RM Issue #030715
Friday, July 11, 2003
Like most Canadians, we supported Ottawa's recent move to decriminalize marijuana. Pot is less dangerous and addictive than either alcohol or tobacco, and the war against marijuana ruins more lives, and costs more, than the drug itself. In fact, recent developments suggest decriminalization isn't enough: Outright legalization may be in order.
In January, an Ontario judge ruled that Ottawa needed to do more to put marijuana into the hands of sick patients who use the drug for therapeutic purposes. Health Canada had started granting permission to a few hundred Canadians to grow their own pot, or arrange for another person to grow it for them. But the court found this inadequate: Growing marijuana is difficult, and is often beyond the means of sick individuals or their caregivers. Moreover, because there is no legal retail marijuana source in Canada, participants in the program looking to buy marijuana plants had to turn to the black market.
Two weeks ago, an Ontario appellate court dismissed an attempt by Health Canada to have the January ruling reversed. This decision means the government must begin distributing the marijuana its own researchers have grown in an abandoned Manitoba mine. Ottawa finds itself in the strange position of being a de facto pot dealer.
This status quo cannot last. Therapeutic marijuana is used to palliate a range of conditions, including glaucoma, epilepsy and the severe nausea associated with chemotherapy and AIDS wasting syndrome. Users typically report different results from different varieties of marijuana, so it is doubtful whether the government's crop will be suitable for all.
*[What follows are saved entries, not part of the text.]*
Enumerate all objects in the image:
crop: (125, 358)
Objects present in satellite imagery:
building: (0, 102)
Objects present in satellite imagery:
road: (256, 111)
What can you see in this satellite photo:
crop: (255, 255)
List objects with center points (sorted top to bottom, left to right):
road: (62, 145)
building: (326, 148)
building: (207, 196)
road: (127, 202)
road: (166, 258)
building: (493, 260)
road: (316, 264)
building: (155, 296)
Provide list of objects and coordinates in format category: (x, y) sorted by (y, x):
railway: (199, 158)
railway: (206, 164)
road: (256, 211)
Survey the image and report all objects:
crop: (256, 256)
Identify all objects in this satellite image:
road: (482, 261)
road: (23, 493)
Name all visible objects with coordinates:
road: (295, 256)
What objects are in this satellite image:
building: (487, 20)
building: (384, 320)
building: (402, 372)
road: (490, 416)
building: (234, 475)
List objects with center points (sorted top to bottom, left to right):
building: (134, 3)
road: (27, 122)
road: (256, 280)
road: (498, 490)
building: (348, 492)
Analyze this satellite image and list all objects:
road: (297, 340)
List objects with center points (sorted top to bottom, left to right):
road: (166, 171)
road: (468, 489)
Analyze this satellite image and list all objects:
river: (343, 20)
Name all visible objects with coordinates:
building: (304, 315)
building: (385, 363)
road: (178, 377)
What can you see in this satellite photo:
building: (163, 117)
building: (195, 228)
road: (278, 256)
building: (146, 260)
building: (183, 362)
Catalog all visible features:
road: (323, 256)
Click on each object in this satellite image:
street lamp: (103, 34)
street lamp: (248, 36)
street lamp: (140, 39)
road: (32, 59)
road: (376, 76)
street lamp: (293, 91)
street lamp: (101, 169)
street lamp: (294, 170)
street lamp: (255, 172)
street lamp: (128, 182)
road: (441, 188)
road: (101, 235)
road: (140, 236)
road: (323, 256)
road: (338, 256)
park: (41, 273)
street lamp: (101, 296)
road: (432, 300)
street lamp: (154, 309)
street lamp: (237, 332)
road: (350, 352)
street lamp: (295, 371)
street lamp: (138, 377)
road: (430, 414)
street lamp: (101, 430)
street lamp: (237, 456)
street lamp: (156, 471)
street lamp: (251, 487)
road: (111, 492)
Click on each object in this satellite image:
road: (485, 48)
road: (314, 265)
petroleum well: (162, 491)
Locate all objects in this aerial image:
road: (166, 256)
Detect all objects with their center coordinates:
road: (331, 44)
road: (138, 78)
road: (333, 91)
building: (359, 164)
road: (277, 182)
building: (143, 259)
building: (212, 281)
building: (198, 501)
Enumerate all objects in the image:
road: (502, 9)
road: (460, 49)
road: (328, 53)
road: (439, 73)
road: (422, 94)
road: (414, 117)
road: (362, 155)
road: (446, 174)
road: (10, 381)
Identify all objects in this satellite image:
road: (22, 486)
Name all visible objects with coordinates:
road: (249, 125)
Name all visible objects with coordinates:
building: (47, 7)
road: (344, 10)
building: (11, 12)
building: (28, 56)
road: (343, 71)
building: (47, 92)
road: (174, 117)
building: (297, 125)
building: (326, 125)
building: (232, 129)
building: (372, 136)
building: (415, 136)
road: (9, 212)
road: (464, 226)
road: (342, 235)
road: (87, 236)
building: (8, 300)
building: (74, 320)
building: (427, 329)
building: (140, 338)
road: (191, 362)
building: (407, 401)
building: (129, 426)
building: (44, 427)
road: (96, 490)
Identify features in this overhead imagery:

Marijuana is a chemically complex substance and only a free-market solution can supply therapeutic users with the variety and quality they seek.
Second, it seems wrong as a matter of economics for the federal government to be a drug industry monopolist -- just as it is wrong for provincial governments in Ontario, Quebec, British Columbia and elsewhere to be booze industry monopolists. When the state gets involved in the sale of state- regulated substances, inefficiencies and conflicts of interest inevitably abound. In the long run, it makes more sense for pot to be treated like tobacco or prescription drugs -- regulated, but not sold by, the government.
When the medicinal marijuana movement gained traction and legitimacy in the late '90s, legalization opponents predicted it was the thin edge of the wedge, and that legalization of the drug for recreational purposes would soon follow. They were right -- for two reasons. First, the issue of therapeutic marijuana has created a sense of urgency in regard to drug reform: It is inhumane to deprive AIDS and cancer sufferers of an effective means of pain relief for a day longer than necessary. Second, by bringing a sympathetic, politically active class of marijuana smokers into the public spotlight, therapeutic marijuana has helped debunk the image of pot users as Cheech- and-Chong-style stoners.
The result is that public acceptance of marijuana is increasing and even decriminalization now appears inadequate as a reform measure. Hopefully, this change in attitude will soon translate into political action. We look forward to the day when pot decriminalization gives way to pot legalization.